Remember that strength is not always about battling through no matter what, but is also asking for help when you need it.

We know it is important to raise awareness of Juvenile Idiopathic Arthritis (JIA) by helping to make others aware of some of the things that living with JIA involves... the medication, the side-effects, the injections, the hospital appointments, managing fatigue, the worry and the "what if's" of living with a life-long condition which can be unpredictable and variable even on a day to day basis, and so many other things could be included in this list.

Raising awareness is not for sympathy. We don't want others to feel sorry for us or our children but we do want them to understand that things are different for us, that sometimes we need to be thinking of so many factors when planning ahead or making decisions.

We want there to be understanding when our children "look fine" but they may actually be struggling or in pain.
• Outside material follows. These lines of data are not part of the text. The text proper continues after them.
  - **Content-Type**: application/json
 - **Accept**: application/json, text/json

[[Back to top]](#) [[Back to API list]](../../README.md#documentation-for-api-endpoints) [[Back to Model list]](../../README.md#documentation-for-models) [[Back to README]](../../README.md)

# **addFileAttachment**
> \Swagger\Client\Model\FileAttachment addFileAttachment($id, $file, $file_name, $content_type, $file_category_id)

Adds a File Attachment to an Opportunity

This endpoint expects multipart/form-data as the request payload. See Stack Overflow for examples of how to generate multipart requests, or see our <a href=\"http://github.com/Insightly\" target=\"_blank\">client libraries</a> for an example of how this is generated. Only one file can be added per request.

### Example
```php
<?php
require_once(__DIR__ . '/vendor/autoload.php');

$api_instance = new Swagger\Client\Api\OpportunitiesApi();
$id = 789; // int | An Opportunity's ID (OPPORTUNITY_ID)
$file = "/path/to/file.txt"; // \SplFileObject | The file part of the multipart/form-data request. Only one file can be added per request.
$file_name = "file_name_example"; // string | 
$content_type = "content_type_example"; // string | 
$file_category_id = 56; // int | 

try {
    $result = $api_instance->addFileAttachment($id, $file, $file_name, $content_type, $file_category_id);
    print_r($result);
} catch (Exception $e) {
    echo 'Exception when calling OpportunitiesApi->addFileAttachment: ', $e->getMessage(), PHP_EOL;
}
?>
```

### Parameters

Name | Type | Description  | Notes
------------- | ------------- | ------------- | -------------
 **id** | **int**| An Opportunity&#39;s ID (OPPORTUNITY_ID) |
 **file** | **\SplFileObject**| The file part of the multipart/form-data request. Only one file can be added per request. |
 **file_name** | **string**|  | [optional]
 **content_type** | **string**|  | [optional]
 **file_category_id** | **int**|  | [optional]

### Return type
We want others to understand the difference between just being tired and experiencing fatigue. We want teachers to find the balance between stretching our children to their full potential without pushing them on the days when things are difficult. We want others to understand that on some days success is climbing a mountain whilst on other days, getting out of bed is an achievement. That is the level of variability that some of us are living with and we would love there to be more understanding.

As Children's Mental Health Week draws to a close this weekend, we're sharing one of the most thought-provoking quotes we heard recently from a parent of a young person with Juvenile Idiopathic Arthritis (JIA).

Writing our own story is a motto that we live by here at Juvenile Arthritis Research...the charity was founded because there were areas in research into JIA that no-one else was looking at, there were gaps in information and support for families with JIA that we needed to fill and so little had changed in terms of JIA awareness for several decades. We knew we had to do something, and that something had to make a real difference to the lives of those with JIA and their families. So we began to write our own story and we still continue to do that.

In relation to mental health, the parent that told us this quote was explaining how they had been told by their community nurse that they'd have to re-decorate their yellow kitchen as their child who had just been diagnosed with JIA would be likely to develop a phobia of the colour yellow due to the colour of methotrexate injections being yellow.

They resolved at that moment to let that not be the case and found ways of incorporating the colour yellow into many areas of their lives so that it didn't become an issue. We know of people with JIA who were told that they couldn't go on a school trip or shouldn't go into a certain profession. In those cases, they went onto do those things and show that JIA didn't have to stop them.

Every person's situation is unique, there is rarely a one-size fits all solution, you can find your own ways to overcome some of the challenges that JIA may throw your way...You write your own story!